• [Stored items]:
►
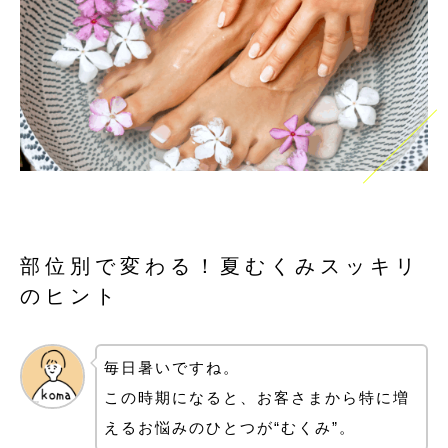
完全予約制 10:00～17:00
不定休
〒990-0886
山形市嶋南 ※詳しい住所は予約確定後
ご予約はこちらから
RESERVATION
部位別で変わる！夏むくみスッキリ
のヒント
毎日暑いですね。
利用規約
商取引法
個人情報保護法
この時期になると、お客さまから特に増
えるお悩みのひとつが“むくみ”。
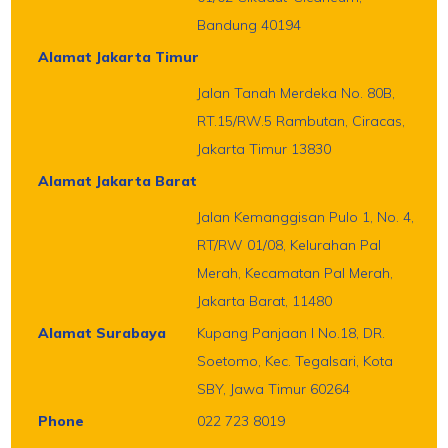
Bandung 40194
Alamat Jakarta Timur
Jalan Tanah Merdeka No. 80B,
RT.15/RW.5 Rambutan, Ciracas,
Jakarta Timur 13830
Alamat Jakarta Barat
Jalan Kemanggisan Pulo 1, No. 4,
RT/RW 01/08, Kelurahan Pal
Merah, Kecamatan Pal Merah,
Jakarta Barat, 11480
Alamat Surabaya
Kupang Panjaan I No.18, DR.
Soetomo, Kec. Tegalsari, Kota
SBY, Jawa Timur 60264
Phone
022 723 8019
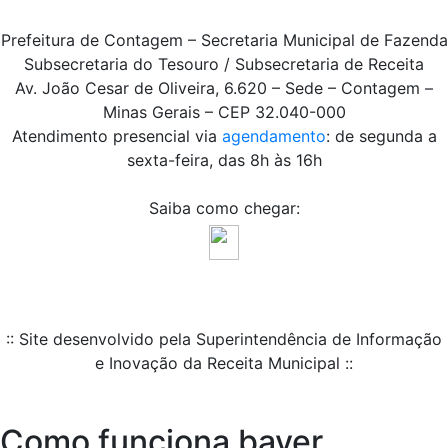
Prefeitura de Contagem – Secretaria Municipal de Fazenda
Subsecretaria do Tesouro / Subsecretaria de Receita
Av. João Cesar de Oliveira, 6.620 – Sede – Contagem –
Minas Gerais – CEP 32.040-000
Atendimento presencial via
agendamento
: de segunda a
sexta-feira, das 8h às 16h
Saiba como chegar:
:: Site desenvolvido pela Superintendência de Informação
e Inovação da Receita Municipal ::
Como funciona bayer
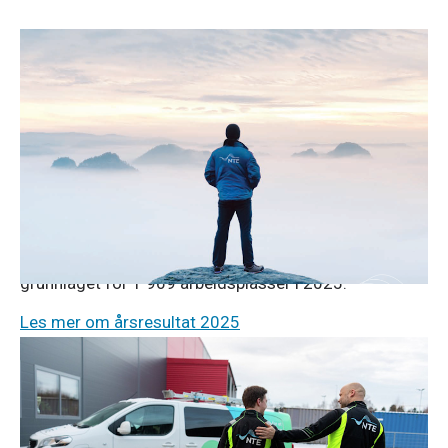
Pressemeldinger
23. april 2026
Årsresultat 2025: Solid NTE-resultat
tross lave kraftpriser
Svært lave kraftpriser preger NTEs 2025-resultat.
NTE-konsernet leverte likevel et solid resultat etter
skatt på 473 millioner kroner, mot 457 millioner kroner
i 2024. NTE la også gjennom sin virksomhet
grunnlaget for 1 969 arbeidsplasser i 2025.
Les mer om årsresultat 2025
Pressemeldinger
5. jan. 2026
JM Hansen kjøper NTE Elektro
Den familieeide elektroentreprenøren JM Hansen, med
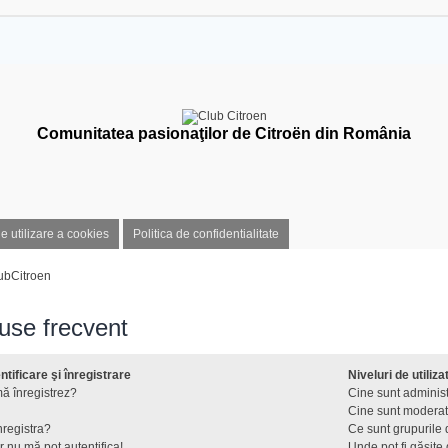
Comunitatea pasionaţilor de Citroën din România
de utilizare a cookies
Politica de confidentialitate
ubCitroen
puse frecvent
tificare şi înregistrare
Niveluri de utiliza
ă înregistrez?
Cine sunt administ
Cine sunt moderat
nregistra?
Ce sunt grupurile d
r nu mă pot autentifica!
Unde pot fi găsite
◄
• [EXERCISE DESCRIPTION]: Copy out every line above where "Timur" is present.

• [REPLY]:
Alamat Jakarta Timur
Jakarta Timur 13830
SBY, Jawa Timur 60264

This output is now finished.